Wallace Carothers
E.I. DuPont de Nemours & Company once called Wallace Hume Carothers "one of the most brilliant organic chemists" the company had ever employed. In the nine years he spent working there, Carothers (1896-1937) made contributions to the theory of organic chemistry that led to the invention of polymeric materials, such as the synthetic materials nylon and neoprene, the first commercially successful synthetic rubber.
Carothers was born April 27, 1896 in Berlington, Iowa as the son of a schoolteacher. After receiving a BS from Tarkio College, Carothers obtained his master's and doctoral degrees from University of Illinois.
After his graduation, Carothers became an instructor at Harvard University, where he started experimenting with chemical structures of polymers with high molecular weight. In 1928, DuPont lured him away from Harvard to work in a new research lab in Wilmington, Del. for developing artificial materials. There, he investigated the structure of substances of high molecular weight and their formation by polymerization.
In 1931, due to political and trade troubles with Japan, the United States' main source of silk, that fiber was getting harder and more expensive to come by. DuPont wanted to develop a synthetic fiber that could replace it. In 1934, Carothers and his team set out to produce a strong, elastic fiber that would not melt below 195°C. Carothers formulated a new strategy for synthesizing giant molecules, and that year, Carothers and his team pulled the first long, strong, flexible strands of a synthetic polymer fiber out of a test tube. They realized immediately that this artificial fiber had properties similar and in many ways superior to such natural fibers as wool, cotton, and silk.

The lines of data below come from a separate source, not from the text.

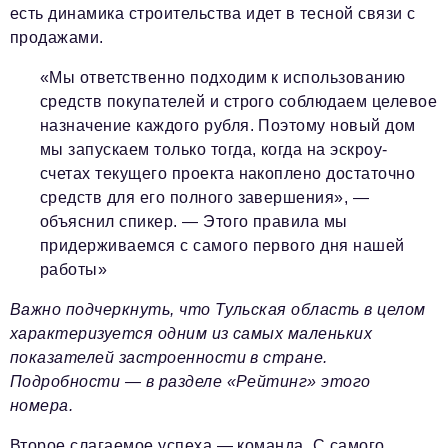
есть динамика строительства идет в тесной связи с
продажами.
«Мы ответственно подходим к использованию
средств покупателей и строго соблюдаем целевое
назначение каждого рубля. Поэтому новый дом
мы запускаем только тогда, когда на эскроу-
счетах текущего проекта накоплено достаточно
средств для его полного завершения»,
—
объяснил спикер. —
Этого правила мы
придерживаемся с самого первого дня нашей
работы»
Важно подчеркнуть, что Тульская область в целом
характеризуется одним из самых маленьких
показателей застроенности в стране.
Подробности — в разделе «Рейтинг» этого
номера.
Второе слагаемое успеха — команда. С самого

The new super-polymer reached the market in 1937 in the form of toothbrush bristles advertised as superior to anything plucked from the hide of an animal. In 1938, DuPont went public, announcing the invention of nylon, "the first man-made organic textile fabric prepared entirely from new materials from the mineral kingdom." Nylon stockings, modeled by women at the New York World's Fair in 1939 and put on sale in 1940, were a huge hit.
Meanwhile, frustrated at times with the flaws of his "silk" superpolymer research, Carothers set aside the project to investigate another interest of his – cyclic compounds. One of them, he noticed, gave off an intriguing aroma. Marketed as Astrotone, it became the first synthetic musk. The Carothers group also continued to work on another creation, a polymer that became neoprene, or synthetic rubber.
In the course of his research, Carothers published 31 papers, establishing general theories about polymers and regularizing the terminology of the field. He had brought the world not just nylon, but also knowledge of natural polymers and how they are formed. In 1935, Carothers was the first organic chemist elected to the National Academy of Sciences.
In 1936, Carothers married Helen Sweetman, a colleague of his at DuPont. A year later, he tragically committed suicide after a lifelong bout with depression. However, Carothers' legacy lives on. Nylon is used all over the world today in a variety of applications including apparel, carpeting, home furnishings, and industrial products. Its invention marked the beginning of a new era of synthetic fibers, which continues to expand.